Cable not enough for Scripps in first qtr.
EmptyShares of media firm E.W. Scripps Co. were under pressure Wednesday after the company reported a lower first-quarter profit and projected weaker-than-expected second-quarter financials despite continued strength at its cable TV networks unit.
The stock, Wednesday's worst performer on The Hollywood Reporter's Showbiz 50 stock index, closed down 3.7% at $43.50.
Scripps cited weaker newspaper advertising, a loss at its Web businesses and a lack of Olympic broadcasts and political advertising at its TV stations as key drivers of the first-quarter weakness.

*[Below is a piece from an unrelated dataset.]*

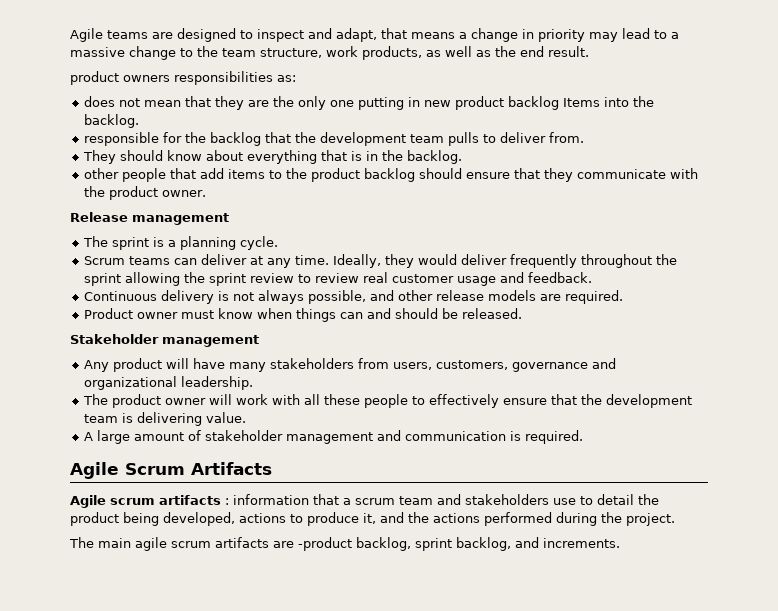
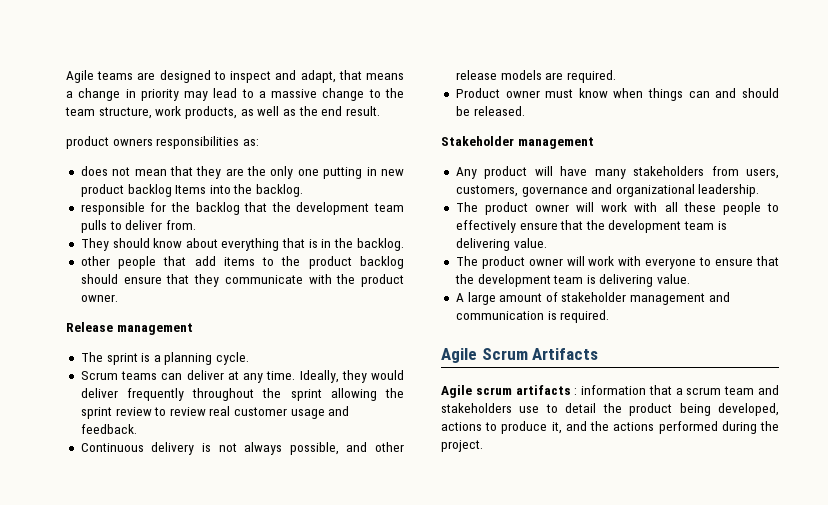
(247, 417) none -> [455,256,779,269] [454,274,691,287] // The product owner will work with everyone to ensure that the development team is delivering value.
[69,537,620,551] // The main agile scrum artifacts are -product backlog, sprint backlog, and increments. -> (483, 446) none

Scripps posted a profit of $68.5 million, down from the $75.1 million recorded a year ago. Profit from continuing operations fell from $81.5 million to $64.7 million. Revenue grew 2% to $601.4 million.
Revenue at the Scripps Networks unit, which houses HGTV and the Food Network among others, rose 13% year-over-year to $269 million, with unit profit up 20% to $128 million.
Scripps said its TV station group revenue declined 8.7%, and newspaper revenue fell 7.8%.
"At our newspapers, we're contending with the most challenging environment the industry has experienced in recent memory," Scripps president and CEO Kenneth Lowe said. His team's strategy in this market focuses on increasing the firm's share of local and online ad dollars and cutting expenses, he said.
Scripps also forecast second-quarter earnings from continuing operations of 58 cents-62 cents per share, down from 64 cents a year ago. It expects TV station revenue to rise in the low single digit percentage range, with newspaper revenue set to fall 4%-6%.
The company projected a second-quarter revenue gain of 8%-10% at Scripps Networks, but reiterated a full-year 2007 growth prediction of 10%-13%. It also sees double-digit profit gains at the unit for the year.
Management also predicted a stronger upfront market after first-quarter ad scatter was in the mid-20% range above last year's upfront levels.